Our team combined the full load performance of this 95 per cent capture system with the higher capture rates at reduced flue gas flows to predict an annual CO2 emissions intensity of 71.4 kg/MWh (see Table 2), which is a 33 per cent further reduction relative to the 90 per cent design case.
These increases in capital costs resulting from increased capture capacity would be something that would be further analyzed in a Front-End Engineering Design (FEED) study, where technical requirements, investment decisions, and associated risk considerations for a project are presented.
Table 2: Average annual performance for Shand CCS with 90% and 95% design capture at full load iii
Learning by Doing
From our study, we concluded that there appears to be significant value in selecting capture rates above 90 per cent; however, the determination of the appropriate design capture rate would need to be explored fully in the FEED study. With growing net-zero commitments seen across industries, evidence of potential carbon-neutrality on CCS Facilities is invaluable knowledge. This is especially true for heavy-emitting industries, including cement and steel manufacturing, where the CCS technology specified in the study is applicable. Just have a look at “HeidelbergCement Sustainability Commitments 2030” which makes a commitment to achieving Zero Emissions by 2050 and currently has CCS on cement projects underway at their Norcem Brevik and Lehigh Cement plants.iv
Another study, “Beyond 90% capture: Possible, but at what cost?” published recently in the International Journal of Greenhouse Gas Control, concluded that higher capture rates are a necessity for both reaching net-zero targets and facilitating a net-zero transition, suggesting that they are “economically feasible at low marginal costs” and that capture rates “should be as high as economically viable and as close to 100% as technically possible.” It also states that there is “an urgent need to better understand the costs that are associated with beyond 90% capture in different contexts and challenge the potential narrative that higher rates of capture are excessively difficult, which could, in turn, act to limit the role of CCS in a sustainable future.” v
All negative emissions technologies are crucial and necessary to achieve a two or less degree scenario.

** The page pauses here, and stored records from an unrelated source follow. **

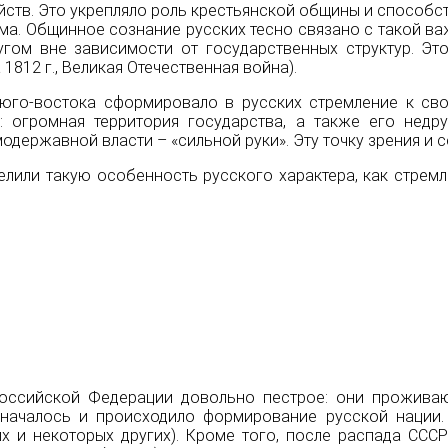
яйств. Это укрепляло роль крестьянской общины и способс
а. Общинное сознание русских тесно связано с такой ва
гом вне зависимости от государственных структур. Эт
1812 г.
,
Великая Отечественная война
).
 юго-востока сформировало в русских стремление к св
: огромная территория государства, а также его недр
державной власти – «сильной руки». Эту точку зрения и с
елили такую особенность русского характера, как стремл
оссийской Федерации довольно пестрое: они проживаю
е началось и происходило формирование русской нации
х и некоторых других). Кроме того, после распада СССР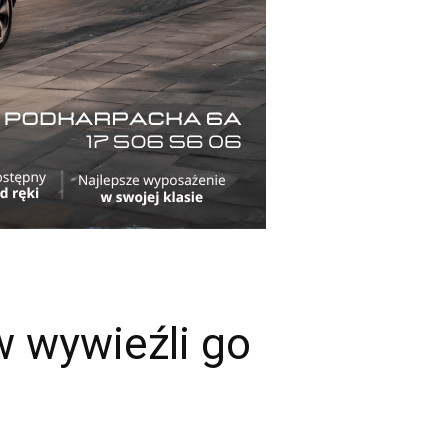
w wywieźli go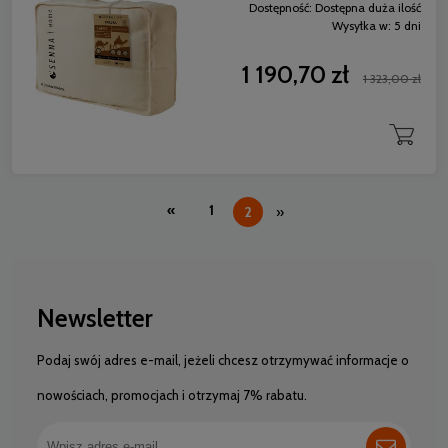
Dostępność:
Dostępna duża ilość
Wysyłka w:
5 dni
1 190,70 zł
1 323,00 zł
«
1
2
»
Newsletter
Podaj swój adres e-mail, jeżeli chcesz otrzymywać informacje o
nowościach, promocjach i otrzymaj 7% rabatu.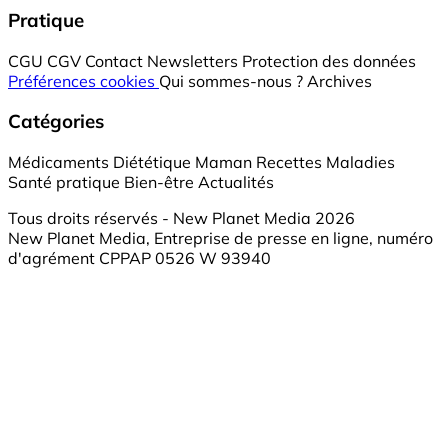
Pratique
CGU
CGV
Contact
Newsletters
Protection des données
Préférences cookies
Qui sommes-nous ?
Archives
Catégories
Médicaments
Diététique
Maman
Recettes
Maladies
Santé pratique
Bien-être
Actualités
Tous droits réservés - New Planet Media 2026
New Planet Media, Entreprise de presse en ligne, numéro
d'agrément CPPAP 0526 W 93940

The greater the deployment of CCS, the more efficient and advanced this critical technology will become as lessons learned are passed on, driving down project costs and risks.
Capturing anything above 90 per cent is not only achievable, but also proof that CCS is quickly advancing and is a highly successful clean energy transitionary technology. The question that really needs to be asked is why such an effective technology isn’t being more readily adopted and deployed at the rate we know that is needed to limit global warming.
[i] International CCS Knowledge Centre, 2018. The Shand CCS Feasibility Study. P.69. Table 7.2 “Shand typical load distribution over a three-year period”
[ii] International CCS Knowledge Centre, 2018. The Shand CCS Feasibility Study. P.67. Data sourced from cases 3,6, & 8 – Table 7.3 “Increased CO2 capture at reduced flue gas flowrates for Shand.”
[iii] International CCS Knowledge Centre, 2018. The Shand CCS Feasibility Study. P.69. Data sourced from Table 7.5 “Average annual performance for Shand CCS with 90% and 95% design capture at full load.”
[iv] Sustainability Commitments 2030. https://www.heidelbergcement.com/en/sustainability-commitments-2030
[v] Patrick Brandl, Mai Bui, Jason P. Hallett, Niall Mac Dowell Beyond 90% capture: Possible, but at what cost? International Journal of Greenhouse Gas Control 105 (2021) 103239.